The Stat-Com screen, which resembles flight information boards at an airport, displays patient names, physicians, staff, operating room numbers and scheduled times. It is similar to a digital traffic director that will help clear an area often congested by staff seeking updates to their schedules, Oden said.

"We do 30, 40, 50 cases a day," Oden said.

A similar board will appear in the family waiting area, but with codes substituting for patient names to protect their privacy, Oden said. Families can receive real-time updates on patient status.

The waiting area also includes a business center equipped with a desktop computer and high-speed connections, as well as a coffee bar.
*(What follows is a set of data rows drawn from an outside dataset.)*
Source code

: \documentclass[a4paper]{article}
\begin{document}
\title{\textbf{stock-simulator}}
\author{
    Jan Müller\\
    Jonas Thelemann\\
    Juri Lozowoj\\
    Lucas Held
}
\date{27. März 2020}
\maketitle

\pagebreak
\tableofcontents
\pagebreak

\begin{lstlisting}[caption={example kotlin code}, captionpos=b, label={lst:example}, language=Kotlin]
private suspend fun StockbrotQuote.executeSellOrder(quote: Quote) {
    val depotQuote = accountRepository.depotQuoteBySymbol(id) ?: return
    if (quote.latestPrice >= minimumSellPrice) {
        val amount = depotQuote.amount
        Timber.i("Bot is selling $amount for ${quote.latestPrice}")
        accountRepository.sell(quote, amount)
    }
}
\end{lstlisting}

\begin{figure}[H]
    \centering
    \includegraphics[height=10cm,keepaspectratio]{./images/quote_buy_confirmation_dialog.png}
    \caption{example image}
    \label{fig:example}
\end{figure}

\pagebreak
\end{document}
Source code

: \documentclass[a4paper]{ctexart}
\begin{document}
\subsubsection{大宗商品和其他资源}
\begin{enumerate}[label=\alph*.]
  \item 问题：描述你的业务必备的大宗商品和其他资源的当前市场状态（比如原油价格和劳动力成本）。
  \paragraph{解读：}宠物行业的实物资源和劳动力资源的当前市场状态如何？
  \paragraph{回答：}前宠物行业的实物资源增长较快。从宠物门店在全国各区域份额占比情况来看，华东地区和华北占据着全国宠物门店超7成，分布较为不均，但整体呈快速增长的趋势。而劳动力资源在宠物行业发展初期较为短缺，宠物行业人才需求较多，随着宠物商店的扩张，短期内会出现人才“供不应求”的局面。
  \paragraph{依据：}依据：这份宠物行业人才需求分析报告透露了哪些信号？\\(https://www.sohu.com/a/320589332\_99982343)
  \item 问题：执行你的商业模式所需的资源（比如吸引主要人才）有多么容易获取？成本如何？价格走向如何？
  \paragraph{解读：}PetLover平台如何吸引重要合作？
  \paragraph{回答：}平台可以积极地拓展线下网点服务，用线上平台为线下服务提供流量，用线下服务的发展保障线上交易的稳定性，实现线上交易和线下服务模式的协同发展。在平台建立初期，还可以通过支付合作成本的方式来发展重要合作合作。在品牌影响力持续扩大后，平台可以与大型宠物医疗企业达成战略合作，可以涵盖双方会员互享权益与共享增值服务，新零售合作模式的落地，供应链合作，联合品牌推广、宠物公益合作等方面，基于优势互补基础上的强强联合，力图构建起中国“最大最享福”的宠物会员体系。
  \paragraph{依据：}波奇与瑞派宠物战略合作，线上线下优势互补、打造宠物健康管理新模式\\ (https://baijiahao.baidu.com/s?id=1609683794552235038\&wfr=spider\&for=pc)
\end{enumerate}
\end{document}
Patients' family members also will receive a pager that will alert them when important information becomes available.

Construction of the new surgery center took about three and a half years from the planning stage until completion, said Joe Hodges, the hospital's president.

"In order to make room for this, we had to move some units off this floor," Hodges said. "That included the rehabilitation unit, the new dialysis unit and the medical staff library."

New space for those units had to be constructed, as well, he said.

The "wow" factor was high Friday as dedication ceremony guests toured the surgery center, he said. Even the medical staff were awed by the new space.

"The medical staff are astounded at the size of the ORs," Hodges said. "Most of them were part of the planning process. But until you visualize it and see that what you have been talking about is actually there..."

The surgery center will be officially opened for patient and physician use on Sept. 18, Hodges said.